After all this time, I’m not holding my breath waiting for congress to prove that they are interested in truth and justice anymore. This is almost certainly a calculated political situation that House democrats are hoping to nurture to ripeness just before election time.
I loved the Republican’s complaint that the house’s time would have been better spent authorizing the government to spy on us some more.
Spying plus politically corrupt states attorneys, it’s a great combination!
Reasonably well settled law of estoppel. The Justice Department cannot advise someone that Action A is legal, and then later bring criminal charges against that person for taking Action A.
Not that I’ve ever heard of. Nothing here seems to support such a conclusion in a criminal context and absent any adjudication by a court of law of the legality of the action in question. Cite?
Besides, by that reasoning the Administration could shield any action from prosecution by instructing the DOJ to advise the official in question that it is lawful – and the DOJ would, at least in this Admin, as you know. That ain’t the rule of law. As you know.
Is a charge of contempt of Congress technically a criminal charge?
Assuming for the sake of arguement that the Justice Department’s earlier advice was wrong, and what alternative actions can be taken? Which is to say, Congress does think they are in contempt, but the Justice Department says they won’t sanction the behavior, what options are left to Congress?
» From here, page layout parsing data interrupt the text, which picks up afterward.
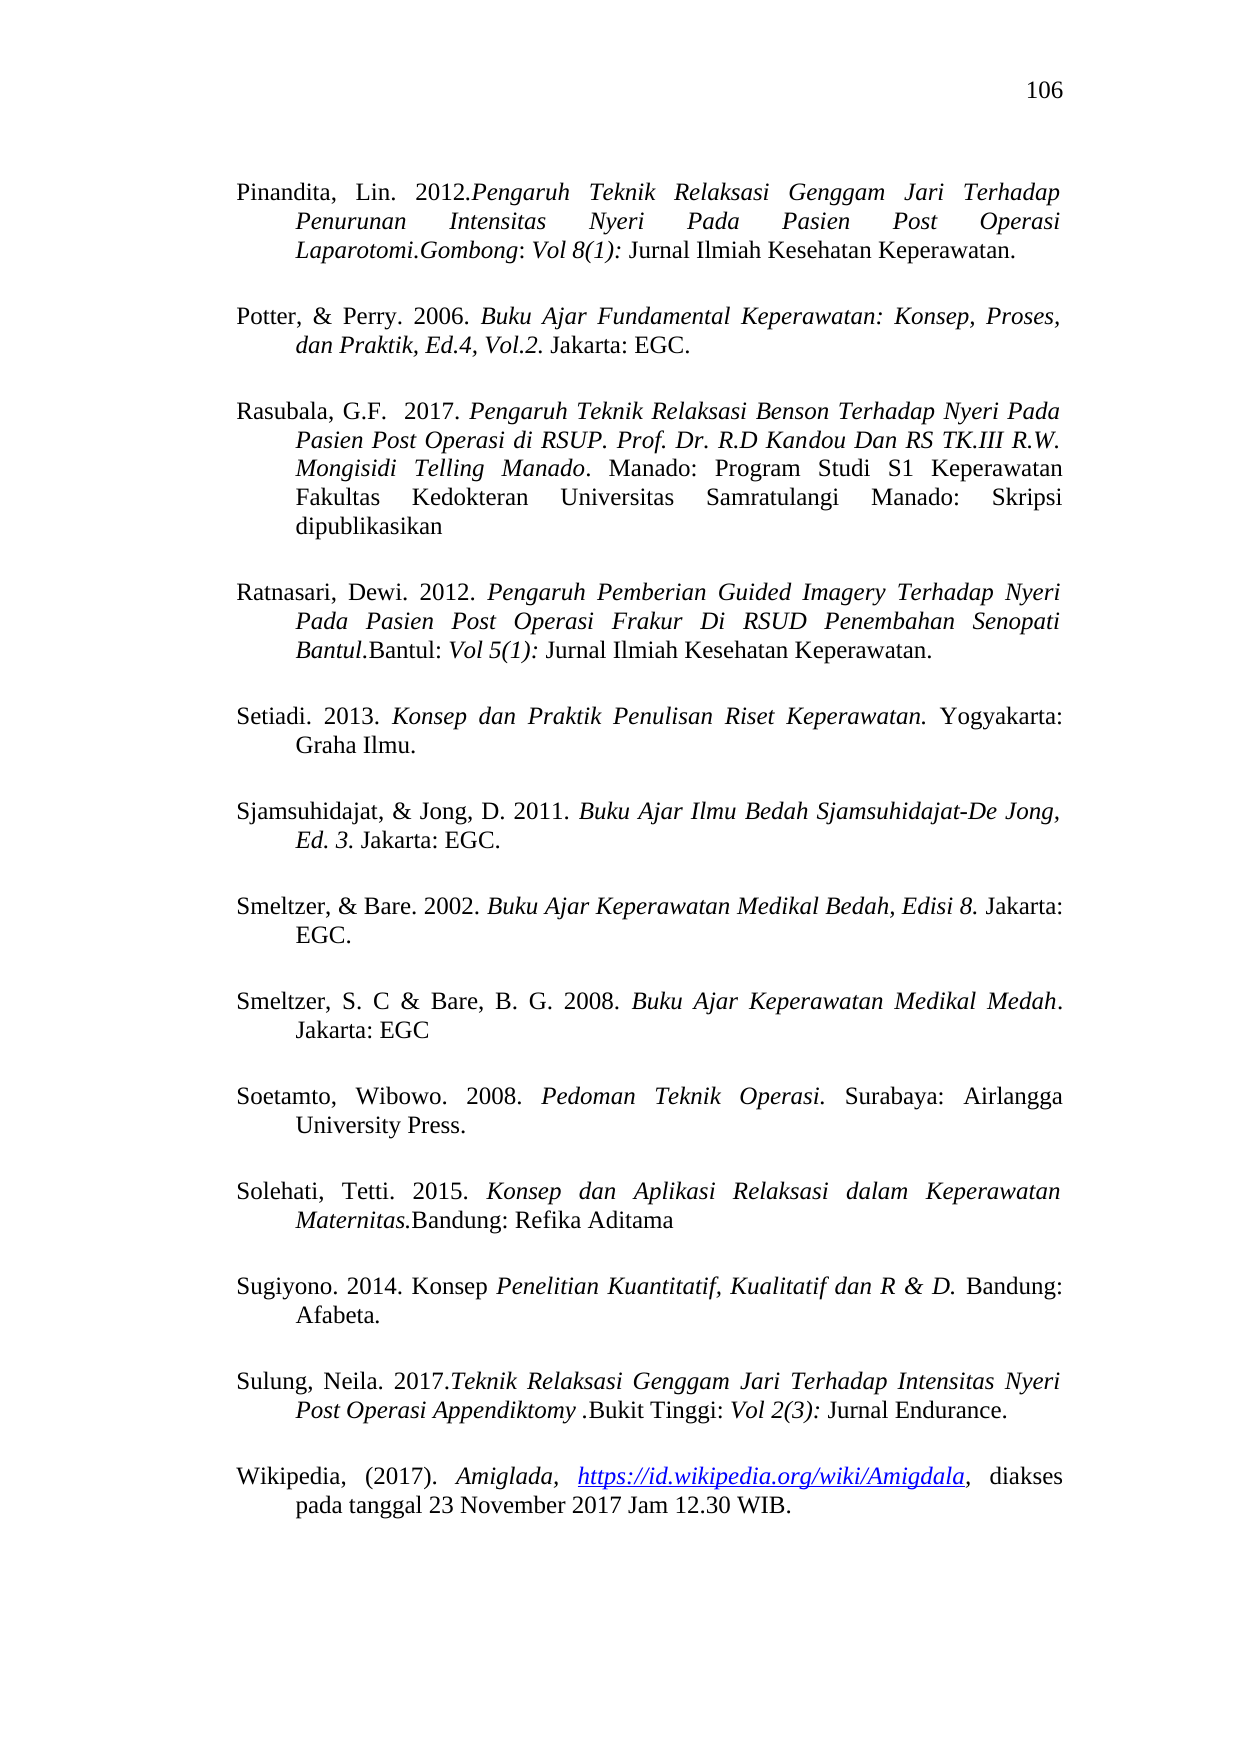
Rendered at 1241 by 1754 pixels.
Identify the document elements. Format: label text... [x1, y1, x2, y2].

text Setiadi. 2013. Konsep dan Praktik Penulisan Riset Keperawatan. Yogyakarta: Graha Ilmu. [236, 701, 1063, 758]
text Pinandita, Lin. 2012.Pengaruh Teknik Relaksasi Genggam Jari Terhadap Penurunan Intensitas Nyeri Pada Pasien Post Operasi Laparotomi.Gombong: Vol 8(1): Jurnal Ilmiah Kesehatan Keperawatan. [236, 177, 1063, 263]
text Sugiyono. 2014. Konsep Penelitian Kuantitatif, Kualitatif dan R & D. Bandung: Afabeta. [236, 1271, 1063, 1328]
text Smeltzer, & Bare. 2002. Buku Ajar Keperawatan Medikal Bedah, Edisi 8. Jakarta: EGC. [236, 891, 1063, 948]
text Solehati, Tetti. 2015. Konsep dan Aplikasi Relaksasi dalam Keperawatan Maternitas.Bandung: Refika Aditama [236, 1176, 1063, 1233]
text Wikipedia, (2017). Amiglada, https://id.wikipedia.org/wiki/Amigdala, diakses pada tanggal 23 November 2017 Jam 12.30 WIB. [236, 1461, 1063, 1518]
text Ratnasari, Dewi. 2012. Pengaruh Pemberian Guided Imagery Terhadap Nyeri Pada Pasien Post Operasi Frakur Di RSUD Penembahan Senopati Bantul.Bantul: Vol 5(1): Jurnal Ilmiah Kesehatan Keperawatan. [236, 577, 1063, 663]
text Sulung, Neila. 2017.Teknik Relaksasi Genggam Jari Terhadap Intensitas Nyeri Post Operasi Appendiktomy .Bukit Tinggi: Vol 2(3): Jurnal Endurance. [236, 1366, 1063, 1423]
text Soetamto, Wibowo. 2008. Pedoman Teknik Operasi. Surabaya: Airlangga University Press. [236, 1081, 1063, 1138]
text Sjamsuhidajat, & Jong, D. 2011. Buku Ajar Ilmu Bedah Sjamsuhidajat-De Jong, Ed. 3. Jakarta: EGC. [236, 796, 1063, 853]
text Smeltzer, S. C & Bare, B. G. 2008. Buku Ajar Keperawatan Medikal Medah. Jakarta: EGC [236, 986, 1063, 1043]
text Rasubala, G.F. 2017. Pengaruh Teknik Relaksasi Benson Terhadap Nyeri Pada Pasien Post Operasi di RSUP. Prof. Dr. R.D Kandou Dan RS TK.III R.W. Mongisidi Telling Manado. Manado: Program Studi S1 Keperawatan Fakultas Kedokteran Universitas Samratulangi Manado: Skripsi dipublikasikan [236, 396, 1063, 540]
text Potter, & Perry. 2006. Buku Ajar Fundamental Keperawatan: Konsep, Proses, dan Praktik, Ed.4, Vol.2. Jakarta: EGC. [236, 301, 1063, 358]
We discussed the practicalities last July WRT Rove’s refusal to comply with his Senate subpoena in the same investigation. The Senate never actually forced the issue against Rove. Or hasn’t yet.
How long does that last? What if in 1941, Justice told a MS redneck that he could kill black people all he wanted, that it wasn’t a federal issue. Then after the '64 MS Burning cases, after their convictions on ancient civil rights laws they went to jail. Could they argue this legal issue?
I’m not sure about the timing, and It’s also pretty clear that these folks didn’t “actually rely on a point of law,” because they were instructed by their employer to refuse to comply. Also, they knew that the issue was disputed and that they’d be subject to citation for contempt before they refused, so their reliance might be found to be unreasonable. It’s an interesting argument though.
And Boehner called the vote a political stunt just before the Republicans pulled their political stunt walking out of the room onto the Capital steps where there just happened to be a podium and a rack of microphones set up.
I was glad to see the Dems finally show at least a tiny bit of sack for once, even though nothing will probably ever come of it. Boehner complaining about “grandstanding” and then staging a grandstanding walkout pinned my irony meter.
I also enjoyed watching Bush whine like a petulant child after not getting his way and flat out lying about how the Dems were endangering America. Welcome to irrelevancy, you crippled, inarticulate waterfowl.
There was an agreement to keep the House in recess during the Tom Lantos memorial service, so Republicans were understandably surprised (and a little pissed off) when the voting bells went off and the memorial was still going on. And amazingly enough, the first things on the agenda were the contempt citations.
At the same time as all of this, there is apparently no time to consider the FISA bill - already passed by the Senate with pretty strong support from both parties - 68 senators supported it, and there were a few absentees. That doesn’t signal a controversial bill - but Nancy Pelosi will let this expire rather than permit a vote containing the Senate’s provisions.
The walkout was over the FISA grandstanding, not the contempt charges - though this indication of Congress’ priorities isn’t helpful. A contempt charge can wait another day or so - this bill should have been acted upon. Hell, it already had been kicked down the road numerous times.